Evaluate a stream and send its outputs to zero or more dynamically generated folds. It checks for any new folds at each input generation step. Any new fold is added to the list of folds which are currently running. If there are no folds available, the input is discarded. If a fold completes its output is emitted in the output of the scan.

>>> import Data.IORef
>>> ref <- newIORef [Fold.take 2 Fold.sum, Fold.take 2 Fold.length :: Fold.Fold IO Int Int]
>>> gen = atomicModifyIORef ref (\xs -> ([], xs))
>>> Stream.toList $ Fold.parDistributeScan id gen (Stream.enumerateFromTo 1 10)
...

parDemuxScan :: (MonadAsync m, Ord k) => (Config -> Config) -> (a -> k) -> (k -> m (Fold m a b)) -> Stream m a -> Stream m [(k, b)] Source #

Evaluate a stream and send its outputs to the selected fold. The fold is dynamically selected using a key at the time of the first input seen for that key. Any new fold is added to the list of folds which are currently running. If there are no folds available for a given key, the input is discarded. If a fold completes its output is emitted in the output of the scan.

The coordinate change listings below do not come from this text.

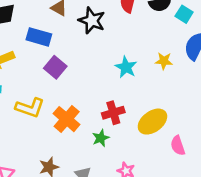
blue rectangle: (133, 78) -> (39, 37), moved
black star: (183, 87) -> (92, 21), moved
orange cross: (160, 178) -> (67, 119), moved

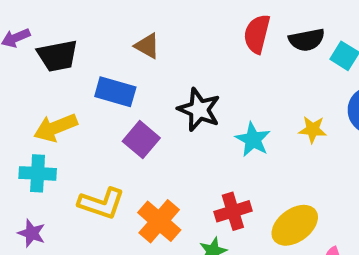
black star: (92, 21) -> (199, 110), moved

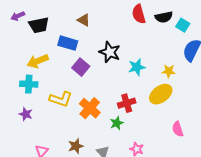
red semicircle: (257, 34) -> (139, 14), turned -30
yellow star: (313, 130) -> (169, 71), moved
cyan star: (253, 140) -> (137, 67), turned 30
yellow ellipse: (295, 225) -> (161, 94), moved

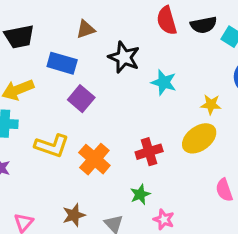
brown triangle: (84, 20) -> (86, 29), turned -48
black star: (110, 52) -> (124, 57), moved
cyan star: (137, 67) -> (164, 82), moved, turned 30
green star: (117, 123) -> (140, 194), moved

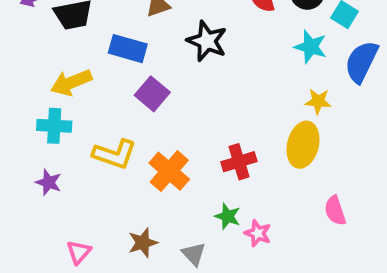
cyan star: (164, 82) -> (311, 47), moved
yellow ellipse: (199, 138) -> (303, 145), turned -40
green star: (140, 194) -> (228, 216), turned -30
pink star: (164, 219) -> (258, 233), moved

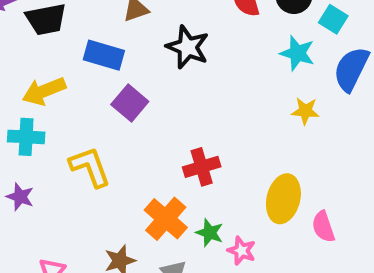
yellow ellipse: (303, 145) -> (283, 199), moved
yellow L-shape: (115, 154) -> (90, 167), turned -129
red cross: (239, 162) -> (202, 167), moved
orange cross: (169, 171) -> (166, 219), moved

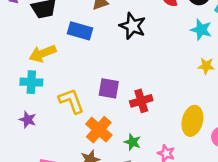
purple square: (130, 103) -> (109, 88), moved, turned -30
orange cross: (166, 219) -> (99, 130), moved
green star: (210, 233) -> (132, 142), moved

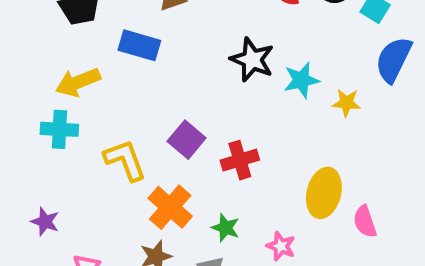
black star: (132, 26) -> (252, 60), moved
cyan star: (201, 30) -> (301, 80), moved, turned -30
purple square: (109, 88) -> (187, 140), turned 30
purple star: (28, 120) -> (45, 222), moved

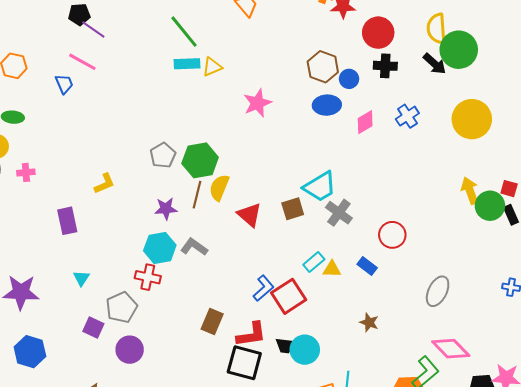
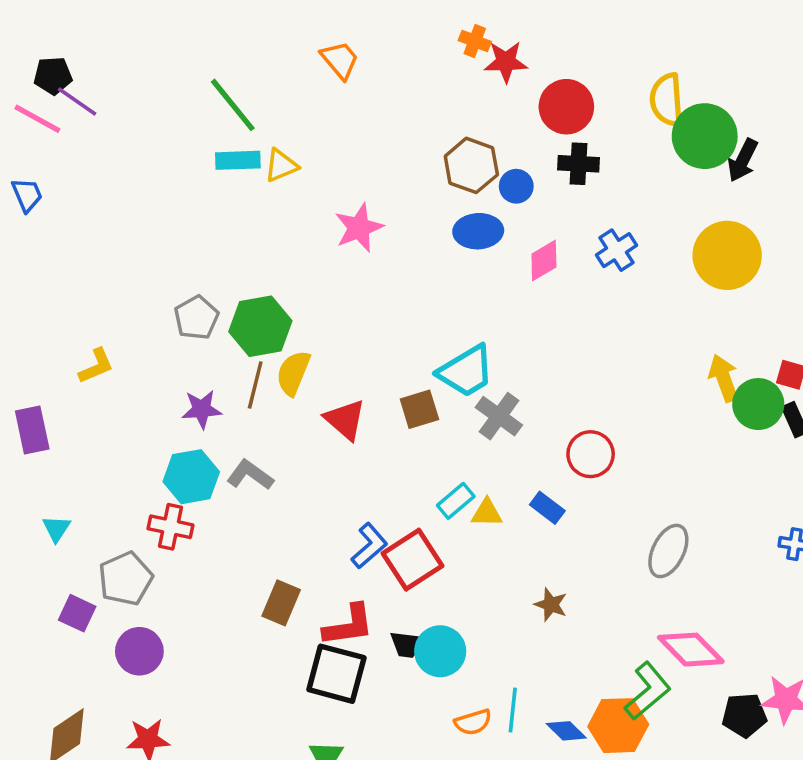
pink line: (82, 62) -> (37, 119), moved
black arrow: (435, 64) -> (743, 160), moved, turned 75

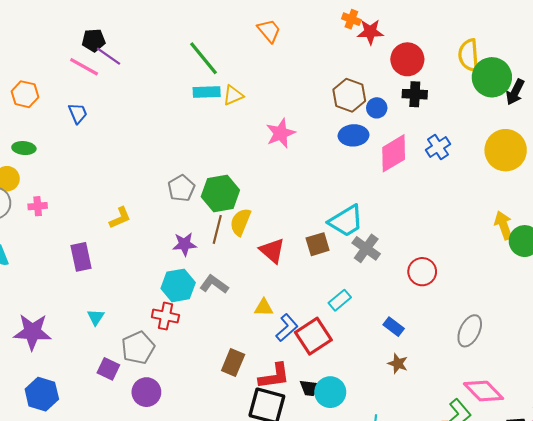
pink diamond: (544, 261) -> (394, 153), size x1.5
blue rectangle: (547, 508) -> (394, 327), moved
yellow triangle: (487, 513) -> (264, 308), moved

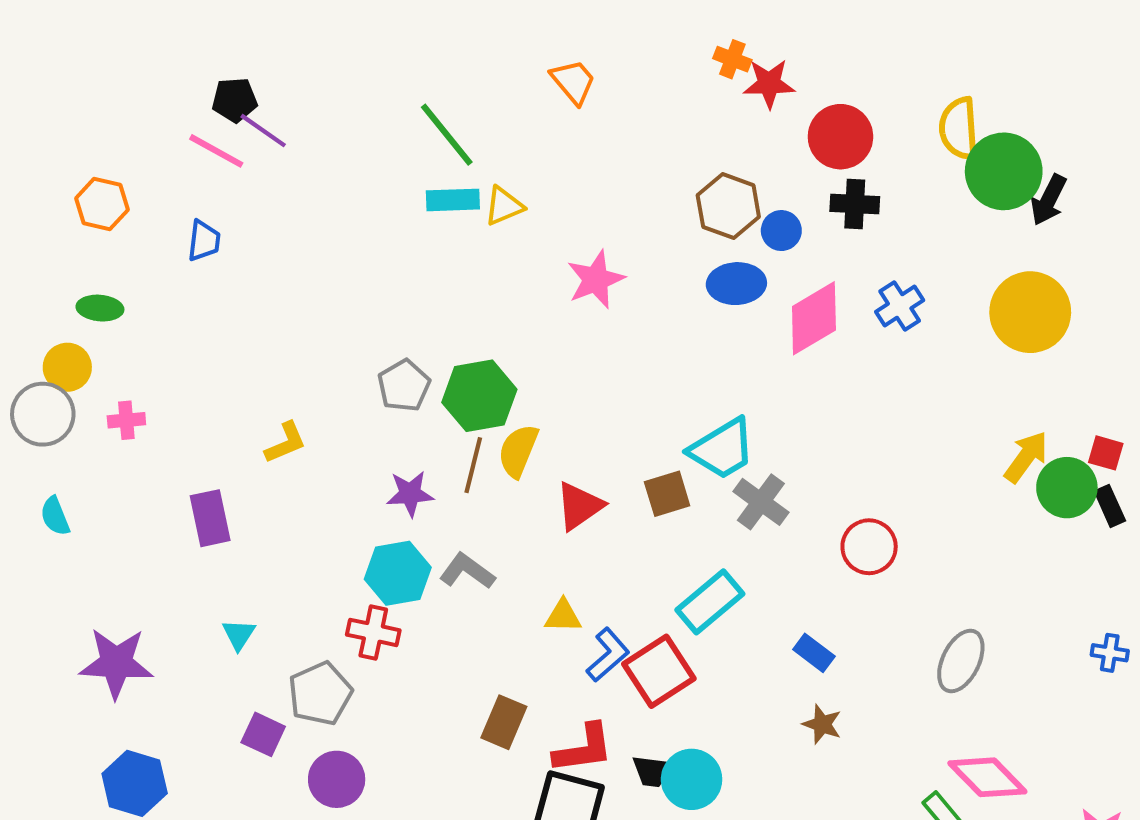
blue trapezoid: (78, 113) -> (204, 241), turned 30
yellow arrow: (504, 225) -> (1026, 457), turned 56
red triangle: (272, 251) -> (579, 506), turned 44
cyan rectangle: (340, 300) -> (710, 602), size x1.5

>>> import qualified Data.Map.Strict as Map
>>> import Data.Maybe (fromJust)
>>> f1 = ("even", Fold.take 2 Fold.sum)
>>> f2 = ("odd", Fold.take 2 Fold.sum)
>>> kv = Map.fromList [f1, f2]
>>> getFold k = return (fromJust $ Map.lookup k kv)
>>> getKey x = if even x then "even" else "odd"
>>> input = Stream.enumerateFromTo 1 10
>>> Stream.toList $ Fold.parDemuxScan id getKey getFold input
...

parEval :: MonadAsync m => (Config -> Config) -> Fold m a b -> Fold m a b Source #

Deprecated: Please use parBuffered instead.

In the following example both the stream and the fold have a 1 second delay, but the delay is not compounded because both run concurrently.

>>> delay x = threadDelay 1000000 >> print x >> return x

>>> src = Stream.delay 1 (Stream.enumerateFromTo 1 3)
>>> dst = Fold.parBuffered id (Fold.lmapM delay Fold.sum)
>>> Stream.fold dst src
...

Another example:

>>> Stream.toList $ Stream.groupsOf 4 dst src
...

Time

takeInterval :: MonadAsync m => Double -> Fold m a b -> Fold m a b Source #

takeInterval n fold uses fold to fold the input items arriving within a window of first n seconds.

>>> input = Stream.delay 0.2 $ Stream.fromList [1..10]
>>> Stream.fold (Fold.takeInterval 1.0 Fold.toList) input
[1,2,3,4,5,6]

>>> f = Fold.takeInterval 0.5 Fold.toList
>>> Stream.fold Fold.toList $ Stream.foldMany f input
[[1,2,3,4],[5,6,7],[8,9,10]]

Stops when fold stops or when the timeout occurs. Note that the fold needs an input after the timeout to stop. For example, if no input is pushed to the fold until one hour after the timeout had occurred, then the fold will be done only after consuming that input.

Pre-release

intervalsOf :: MonadAsync m => Double -> Fold m a b -> Fold m b c -> Fold m a c Source #

Group the input stream into windows of n second each using the first fold and then fold the resulting groups using the second fold.

>>> intervals = Fold.intervalsOf 0.5 Fold.toList Fold.toList
>>> Stream.fold intervals $ Stream.delay 0.2 $ Stream.fromList [1..10]
[[1,2,3,4],[5,6,7],[8,9,10]]

intervalsOf n split = many (takeInterval n split)

Pre-release

Deprecated

write :: MonadIO m => SVar t m a -> Maybe WorkerInfo -> Fold m a () Source #

A fold to write a stream to an SVar. Unlike toSVar this does not allow for concurrent evaluation of the stream, as the fold receives the input one element at a time, it just forwards the elements to the SVar. However, we can safely execute the fold in an independent thread, the SVar can act as a buffer decoupling the sender from the receiver. Also, we can have multiple folds running concurrently pusing the streams to the SVar.

writeLimited :: MonadIO m => SVar t m a -> Maybe WorkerInfo -> Fold m a () Source #

Like write, but applies a yield limit.